According to recent studies, there are four common sleep disorders connected with ADHD: initiation insomnia, restless sleep, difficulty waking up and intrusive sleep.
75% of ADHD population, particularly the adult group, reported experiencing the inability to settle down their minds to go to sleep. A lot of them stated that they are like night owls who receive spurts of energy at night while others claimed that they felt tired all day, but as soon they hit the bed, their mind is bombarded with myriads of ideas, thoughts, worries, and anxiety. Their exact term is racing thoughts which often prompted experts to misdiagnosis them with bipolar mood disease when in fact, it is nothing but a state of anxiety of ADHD. Based on statistics, before sexual maturity, 10 to 15 percent of children with ADHD have difficulty going to sleep. This is twice the rate in comparison to children and adolescent without ADHD. The rate significantly increases with age reporting to about 50% of individuals with ADHD have problems falling asleep almost daily by the age of 12.5 years and by the age of 30, nearly 80 percent spends more than an hour trying to fall asleep at night.

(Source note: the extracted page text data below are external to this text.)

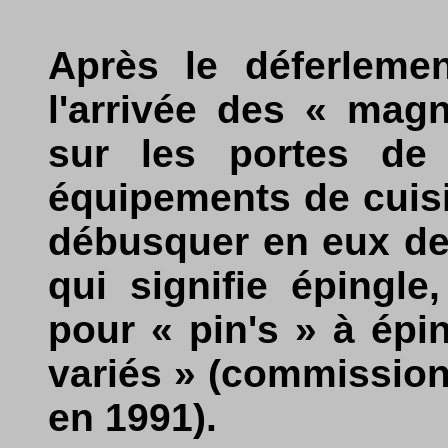
Après le déferlemen
l'arrivée des « magn
sur les portes de r
équipements de cuisin
débusquer en eux des
qui signifie épingle
pour « pin's » à épin
variés » (commission
en 1991).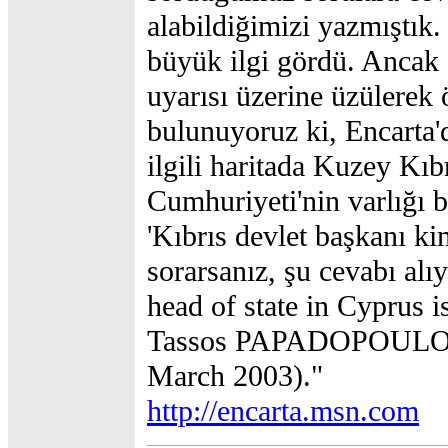
alabildiğimizi yazmıştık.
büyük ilgi gördü. Ancak 
uyarısı üzerine üzülerek
bulunuyoruz ki, Encarta'd
ilgili haritada Kuzey Kıb
Cumhuriyeti'nin varlığı b
'Kıbrıs devlet başkanı ki
sorarsanız, şu cevabı al
head of state in Cyprus i
Tassos PAPADOPOULOS
March 2003)."
http://encarta.msn.com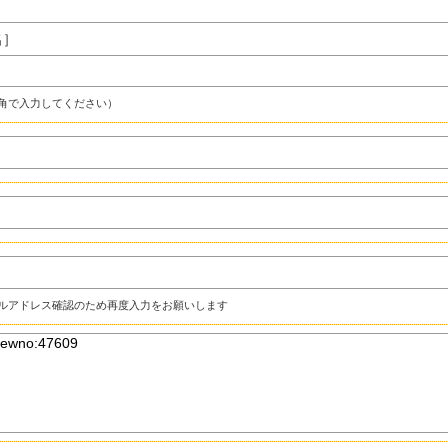
名］
角で入力してください）
ルアドレス確認のため再度入力をお願いします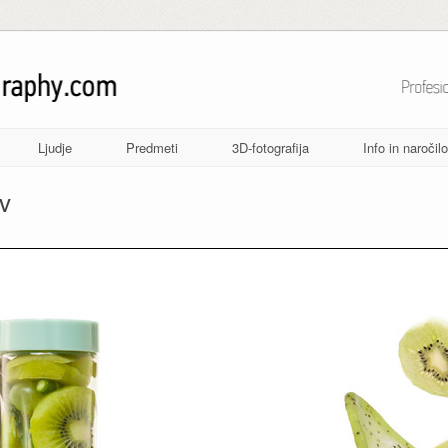
Ljudje
Predmeti
3D-fotografija
Info in naročilo
ov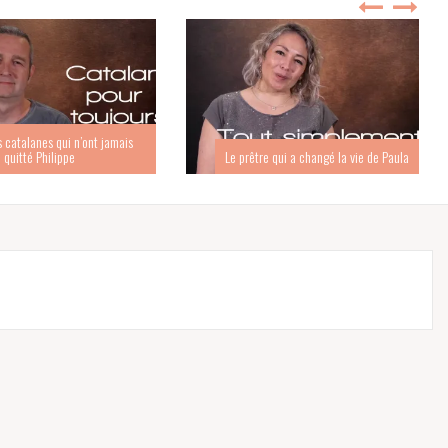
s catalanes qui n’ont jamais
quitté Philippe
Le prêtre qui a changé la vie de Paula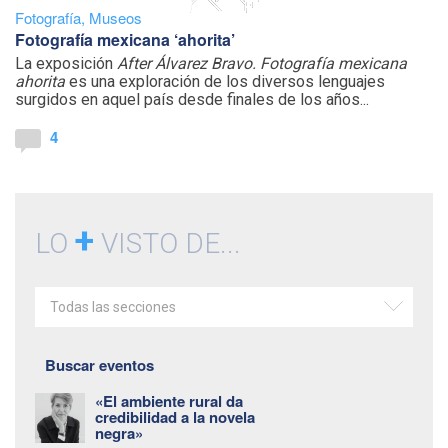
Fotografía
,
Museos
Fotografía mexicana ‘ahorita’
La exposición
After Álvarez Bravo. Fotografía mexicana
ahorita
es una exploración de los diversos lenguajes
surgidos en aquel país desde finales de los años...
4
+
LO
VISTO DE...
Todas las secciones
Buscar eventos
«El ambiente rural da
credibilidad a la novela
negra»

Individuals who were able to fall sleep usually are quite restless during their sleep. They are agitated and can easily awaken even by small noises. Often, their partners choose to sleep elsewhere since the individual with ADHD can sometimes, kick or punch in bed. Individuals who are restless sleepers reported feeling tired and not refresh after a night’s rest.
Individuals reported experiencing intermittent sleep interruption until 4 am in the morning and then they fall into a deep sleep, like that of a comatose person. They can sleep through alarms and attempts of others to wake them up. This type of sleepers is irritable to the point of even being belligerent when awakened until ready. Many are somewhat drowsy until noon.
Intrusive sleep occurs when the person with ADHD is no longer interested in a particular activity that makes the nervous system to disengage and searches for something more stimulating experiences. At times, this disconnection is abrupt in which it can induce extreme drowsiness and sleep.
If you have sleeping problems early on, a visit to your doctor is essential to determine any underlying cause and possible treatment.